EXERCISE REQUIREMENTS> Write out only the final part of the records below. It begins with the line that contains "Tesouro Nacional" and ends with the last line.

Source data
= Beginning of Section =

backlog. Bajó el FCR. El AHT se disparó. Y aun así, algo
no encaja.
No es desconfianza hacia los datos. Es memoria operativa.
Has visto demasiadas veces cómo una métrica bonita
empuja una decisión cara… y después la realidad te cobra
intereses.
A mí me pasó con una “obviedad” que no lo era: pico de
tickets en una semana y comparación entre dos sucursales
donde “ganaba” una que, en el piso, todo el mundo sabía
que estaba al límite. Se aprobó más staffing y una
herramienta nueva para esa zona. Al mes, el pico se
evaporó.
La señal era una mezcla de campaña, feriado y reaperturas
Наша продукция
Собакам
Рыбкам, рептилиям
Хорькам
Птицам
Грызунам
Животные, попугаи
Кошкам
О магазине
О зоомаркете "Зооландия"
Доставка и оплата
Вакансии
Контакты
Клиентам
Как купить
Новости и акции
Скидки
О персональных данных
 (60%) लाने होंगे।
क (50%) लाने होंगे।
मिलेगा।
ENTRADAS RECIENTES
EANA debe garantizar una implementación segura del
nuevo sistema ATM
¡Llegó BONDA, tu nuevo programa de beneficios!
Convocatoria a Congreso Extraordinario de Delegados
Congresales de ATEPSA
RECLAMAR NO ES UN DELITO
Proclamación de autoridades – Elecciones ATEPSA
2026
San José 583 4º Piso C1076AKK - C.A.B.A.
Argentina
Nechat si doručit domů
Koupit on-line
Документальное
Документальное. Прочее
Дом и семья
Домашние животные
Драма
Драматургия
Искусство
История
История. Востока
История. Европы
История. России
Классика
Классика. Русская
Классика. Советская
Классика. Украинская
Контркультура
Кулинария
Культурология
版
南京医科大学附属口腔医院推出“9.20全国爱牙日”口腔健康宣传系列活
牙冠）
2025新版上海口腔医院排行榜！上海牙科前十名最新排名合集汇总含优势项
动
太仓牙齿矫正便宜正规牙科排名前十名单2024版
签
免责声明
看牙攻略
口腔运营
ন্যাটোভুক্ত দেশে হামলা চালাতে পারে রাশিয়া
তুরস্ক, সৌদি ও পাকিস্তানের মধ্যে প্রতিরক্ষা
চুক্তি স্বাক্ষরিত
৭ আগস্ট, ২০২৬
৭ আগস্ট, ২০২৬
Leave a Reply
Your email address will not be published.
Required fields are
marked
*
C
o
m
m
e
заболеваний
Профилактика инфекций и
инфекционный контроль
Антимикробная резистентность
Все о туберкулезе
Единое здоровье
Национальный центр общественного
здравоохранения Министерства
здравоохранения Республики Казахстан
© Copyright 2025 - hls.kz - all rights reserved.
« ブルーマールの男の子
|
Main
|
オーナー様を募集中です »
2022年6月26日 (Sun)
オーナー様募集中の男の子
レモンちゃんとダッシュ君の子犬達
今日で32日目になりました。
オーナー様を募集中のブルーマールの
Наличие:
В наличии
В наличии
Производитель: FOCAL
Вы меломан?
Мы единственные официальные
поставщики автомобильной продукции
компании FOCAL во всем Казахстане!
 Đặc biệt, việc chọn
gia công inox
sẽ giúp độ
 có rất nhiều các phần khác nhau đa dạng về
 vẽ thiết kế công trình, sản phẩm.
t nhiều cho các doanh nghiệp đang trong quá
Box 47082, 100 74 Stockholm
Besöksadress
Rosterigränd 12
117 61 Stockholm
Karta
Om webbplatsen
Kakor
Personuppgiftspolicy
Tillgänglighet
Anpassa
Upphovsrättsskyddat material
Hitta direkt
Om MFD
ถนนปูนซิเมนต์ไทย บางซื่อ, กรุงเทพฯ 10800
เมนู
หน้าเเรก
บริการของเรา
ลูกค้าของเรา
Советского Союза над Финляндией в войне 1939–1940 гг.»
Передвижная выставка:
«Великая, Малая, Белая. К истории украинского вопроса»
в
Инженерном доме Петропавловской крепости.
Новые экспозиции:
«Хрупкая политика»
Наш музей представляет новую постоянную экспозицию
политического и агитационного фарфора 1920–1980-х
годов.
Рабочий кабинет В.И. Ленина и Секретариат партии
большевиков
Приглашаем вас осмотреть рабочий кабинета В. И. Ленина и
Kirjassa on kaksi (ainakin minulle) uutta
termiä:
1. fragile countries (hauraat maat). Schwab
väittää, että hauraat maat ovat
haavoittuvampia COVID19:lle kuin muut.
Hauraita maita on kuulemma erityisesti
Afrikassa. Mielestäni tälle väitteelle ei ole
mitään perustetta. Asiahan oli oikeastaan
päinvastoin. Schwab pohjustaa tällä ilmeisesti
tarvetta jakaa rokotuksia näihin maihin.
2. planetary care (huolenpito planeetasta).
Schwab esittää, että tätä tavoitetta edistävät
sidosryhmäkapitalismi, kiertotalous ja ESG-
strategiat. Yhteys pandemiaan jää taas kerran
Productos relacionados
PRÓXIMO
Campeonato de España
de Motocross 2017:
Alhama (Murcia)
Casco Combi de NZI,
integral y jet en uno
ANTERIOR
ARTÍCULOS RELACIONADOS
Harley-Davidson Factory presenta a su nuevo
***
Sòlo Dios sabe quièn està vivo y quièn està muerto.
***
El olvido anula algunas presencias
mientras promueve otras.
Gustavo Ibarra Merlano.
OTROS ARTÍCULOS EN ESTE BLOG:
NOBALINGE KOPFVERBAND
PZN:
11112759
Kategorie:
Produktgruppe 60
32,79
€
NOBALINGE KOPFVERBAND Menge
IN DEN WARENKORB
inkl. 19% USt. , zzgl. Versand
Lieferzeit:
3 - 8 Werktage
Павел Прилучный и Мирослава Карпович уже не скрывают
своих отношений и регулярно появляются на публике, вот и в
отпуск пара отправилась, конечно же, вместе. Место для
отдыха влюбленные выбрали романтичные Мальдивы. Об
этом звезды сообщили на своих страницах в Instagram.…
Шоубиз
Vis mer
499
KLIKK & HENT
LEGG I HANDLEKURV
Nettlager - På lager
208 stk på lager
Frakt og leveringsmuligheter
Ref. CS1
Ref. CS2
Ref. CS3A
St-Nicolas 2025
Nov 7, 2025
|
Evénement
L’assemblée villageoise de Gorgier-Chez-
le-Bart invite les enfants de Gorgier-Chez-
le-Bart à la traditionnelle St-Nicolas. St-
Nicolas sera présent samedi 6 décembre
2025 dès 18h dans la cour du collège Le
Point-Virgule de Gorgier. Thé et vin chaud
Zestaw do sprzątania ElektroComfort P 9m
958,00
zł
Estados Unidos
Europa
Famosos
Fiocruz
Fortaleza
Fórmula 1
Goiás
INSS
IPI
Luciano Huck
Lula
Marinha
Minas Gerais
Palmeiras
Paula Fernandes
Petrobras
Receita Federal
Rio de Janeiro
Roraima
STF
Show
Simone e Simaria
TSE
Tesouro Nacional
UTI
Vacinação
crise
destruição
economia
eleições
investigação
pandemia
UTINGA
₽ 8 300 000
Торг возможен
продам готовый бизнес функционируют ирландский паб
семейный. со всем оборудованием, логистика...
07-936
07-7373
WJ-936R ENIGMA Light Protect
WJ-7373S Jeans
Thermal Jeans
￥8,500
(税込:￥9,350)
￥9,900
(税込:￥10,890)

= End of Section =

WRITTEN SOLUTION>
Tesouro Nacional
UTI
Vacinação
crise
destruição
economia
eleições
investigação
pandemia
UTINGA
₽ 8 300 000
Торг возможен
продам готовый бизнес функционируют ирландский паб
семейный. со всем оборудованием, логистика...
07-936
07-7373
WJ-936R ENIGMA Light Protect
WJ-7373S Jeans
Thermal Jeans
￥8,500
(税込:￥9,350)
￥9,900
(税込:￥10,890)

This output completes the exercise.